OSH Optimization Log - oilshell/oil GitHub Wiki

OSH Parser

Log

This section is a record of how OSH was optimized.

  • 0.2.alpha1 -- fake release to measure parsing speed
  • 0.2
    • here doc optimization
  • 0.3
    • Optimization
      • generate C code with core/lexer_gen.py and re2c (double code generation)
      • generate Python code with asdl/gen_python.py (rather than Python metaprogramming)
      • TODO:
        • Id equality optimization
    • Benchmarks
      • added virtual memory benchmarks. NOTE: This caught a regression due to making new Id instances!!!

(release notes: my somewhat risky style of metaprogramming feels like it's working. I'm trading off this risk for the risk of having "a huge pile of C code that nobody can modify")

Performance Regressions

  • For some reason, CPython on Ubuntu is faster than my OVM build.
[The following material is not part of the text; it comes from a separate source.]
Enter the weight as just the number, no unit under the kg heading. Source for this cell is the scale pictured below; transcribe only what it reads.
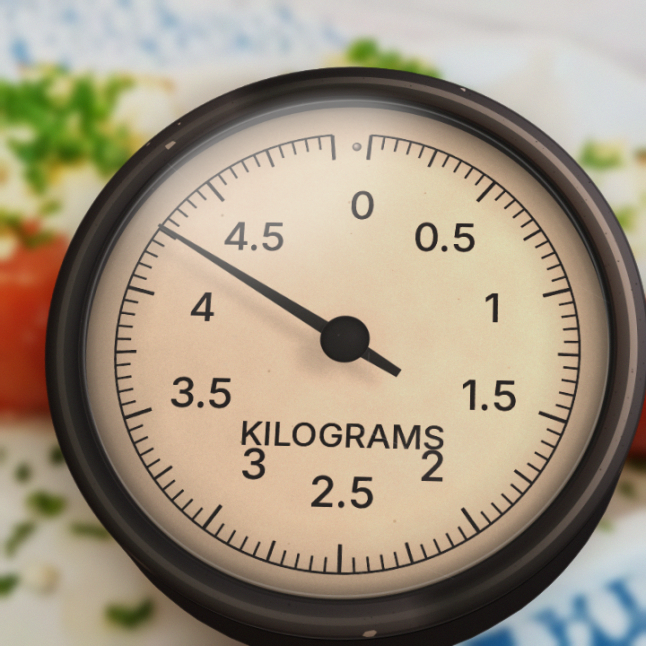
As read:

I'm compiling with -O3. Is this because of profile-guided optimization?
  • Probably will regress: when switching to OPy bytecode. The compiler doesn't generate exactly the same bytecode.

Discarded Ideas

Because these are FAQs:

  • PyPy (measured)
  • Cython (not measured, but discarded in principle)

Optimization Ideas

  • ASDL could be C extension instead of Python. Inline integers instead of having PyObject pointers for them.
  • Coalescing tokens more aggressively -- will save space.
  • combine span and token structs.
  • later: rewrite LineLexer/Lexer so Read() isn't so hot?
  • OHeap size optimization Ideas:
    • empty array can be encoded as Ref(0) rather than a Ref to something with length 0.

Benchmark Ideas

  • Size benchmarks for parser / LST
    • Python heap stats (revive "pry")
    • More oheap benchmarks. Including compressed files.
    • Compressed address space!!!
  • Runtime Benchmarks
    • abuild -h -- easy
    • find a configure script that executes in like 10 seconds? dash?
      • OCaml's hand-written configure. 3.5 seconds with OSH. 2.7 seconds with bash. same with dash.
      • OK so OSH is sort of usable.